#### [Task item]
Copy the entries word for word, from the very first line through the line that contains "access to business operations. R", with both of those lines included.

#### [Data shown]

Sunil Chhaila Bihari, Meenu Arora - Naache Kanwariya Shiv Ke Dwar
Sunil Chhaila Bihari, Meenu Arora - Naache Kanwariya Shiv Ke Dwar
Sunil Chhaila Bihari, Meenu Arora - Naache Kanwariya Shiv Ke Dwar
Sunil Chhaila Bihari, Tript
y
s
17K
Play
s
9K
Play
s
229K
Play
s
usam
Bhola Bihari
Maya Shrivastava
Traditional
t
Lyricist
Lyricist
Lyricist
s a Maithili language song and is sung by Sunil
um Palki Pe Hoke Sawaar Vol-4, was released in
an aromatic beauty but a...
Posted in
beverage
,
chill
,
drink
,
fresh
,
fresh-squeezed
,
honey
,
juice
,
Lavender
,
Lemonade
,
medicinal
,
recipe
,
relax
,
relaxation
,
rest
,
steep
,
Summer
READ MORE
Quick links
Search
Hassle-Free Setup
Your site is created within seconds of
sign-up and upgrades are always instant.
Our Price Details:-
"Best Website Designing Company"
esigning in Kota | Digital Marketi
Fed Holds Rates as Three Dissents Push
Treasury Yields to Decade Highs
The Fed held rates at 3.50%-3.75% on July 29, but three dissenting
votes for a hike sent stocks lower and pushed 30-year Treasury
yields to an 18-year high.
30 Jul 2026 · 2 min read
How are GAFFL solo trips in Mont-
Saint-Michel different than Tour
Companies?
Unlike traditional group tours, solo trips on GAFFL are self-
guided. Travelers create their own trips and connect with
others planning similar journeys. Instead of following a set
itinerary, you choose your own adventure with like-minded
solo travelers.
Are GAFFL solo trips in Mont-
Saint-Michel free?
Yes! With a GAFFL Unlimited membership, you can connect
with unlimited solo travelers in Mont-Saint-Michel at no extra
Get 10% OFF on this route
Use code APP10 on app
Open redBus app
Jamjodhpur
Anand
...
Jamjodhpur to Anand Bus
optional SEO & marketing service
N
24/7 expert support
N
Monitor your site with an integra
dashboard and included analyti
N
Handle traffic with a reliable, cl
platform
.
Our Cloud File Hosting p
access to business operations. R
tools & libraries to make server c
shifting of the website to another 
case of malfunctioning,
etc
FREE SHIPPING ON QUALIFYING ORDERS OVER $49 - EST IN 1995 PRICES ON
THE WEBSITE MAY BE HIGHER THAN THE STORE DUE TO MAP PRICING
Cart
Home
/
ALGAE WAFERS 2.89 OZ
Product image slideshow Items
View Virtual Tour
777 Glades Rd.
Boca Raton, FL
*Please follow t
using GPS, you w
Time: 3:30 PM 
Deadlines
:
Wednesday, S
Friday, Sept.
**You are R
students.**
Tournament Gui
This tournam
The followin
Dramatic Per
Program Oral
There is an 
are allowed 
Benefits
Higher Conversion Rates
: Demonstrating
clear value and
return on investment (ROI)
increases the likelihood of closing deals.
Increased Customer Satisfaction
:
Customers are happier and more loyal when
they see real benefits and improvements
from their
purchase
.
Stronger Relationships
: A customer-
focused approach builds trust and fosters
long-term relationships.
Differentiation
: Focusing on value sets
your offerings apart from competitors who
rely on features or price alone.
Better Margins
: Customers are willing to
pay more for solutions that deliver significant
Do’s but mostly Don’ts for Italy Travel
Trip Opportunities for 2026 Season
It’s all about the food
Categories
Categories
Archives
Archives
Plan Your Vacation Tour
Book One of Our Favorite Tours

#### [Exercise result]
Sunil Chhaila Bihari, Meenu Arora - Naache Kanwariya Shiv Ke Dwar
Sunil Chhaila Bihari, Meenu Arora - Naache Kanwariya Shiv Ke Dwar
Sunil Chhaila Bihari, Meenu Arora - Naache Kanwariya Shiv Ke Dwar
Sunil Chhaila Bihari, Tript
y
s
17K
Play
s
9K
Play
s
229K
Play
s
usam
Bhola Bihari
Maya Shrivastava
Traditional
t
Lyricist
Lyricist
Lyricist
s a Maithili language song and is sung by Sunil
um Palki Pe Hoke Sawaar Vol-4, was released in
an aromatic beauty but a...
Posted in
beverage
,
chill
,
drink
,
fresh
,
fresh-squeezed
,
honey
,
juice
,
Lavender
,
Lemonade
,
medicinal
,
recipe
,
relax
,
relaxation
,
rest
,
steep
,
Summer
READ MORE
Quick links
Search
Hassle-Free Setup
Your site is created within seconds of
sign-up and upgrades are always instant.
Our Price Details:-
"Best Website Designing Company"
esigning in Kota | Digital Marketi
Fed Holds Rates as Three Dissents Push
Treasury Yields to Decade Highs
The Fed held rates at 3.50%-3.75% on July 29, but three dissenting
votes for a hike sent stocks lower and pushed 30-year Treasury
yields to an 18-year high.
30 Jul 2026 · 2 min read
How are GAFFL solo trips in Mont-
Saint-Michel different than Tour
Companies?
Unlike traditional group tours, solo trips on GAFFL are self-
guided. Travelers create their own trips and connect with
others planning similar journeys. Instead of following a set
itinerary, you choose your own adventure with like-minded
solo travelers.
Are GAFFL solo trips in Mont-
Saint-Michel free?
Yes! With a GAFFL Unlimited membership, you can connect
with unlimited solo travelers in Mont-Saint-Michel at no extra
Get 10% OFF on this route
Use code APP10 on app
Open redBus app
Jamjodhpur
Anand
...
Jamjodhpur to Anand Bus
optional SEO & marketing service
N
24/7 expert support
N
Monitor your site with an integra
dashboard and included analyti
N
Handle traffic with a reliable, cl
platform
.
Our Cloud File Hosting p
access to business operations. R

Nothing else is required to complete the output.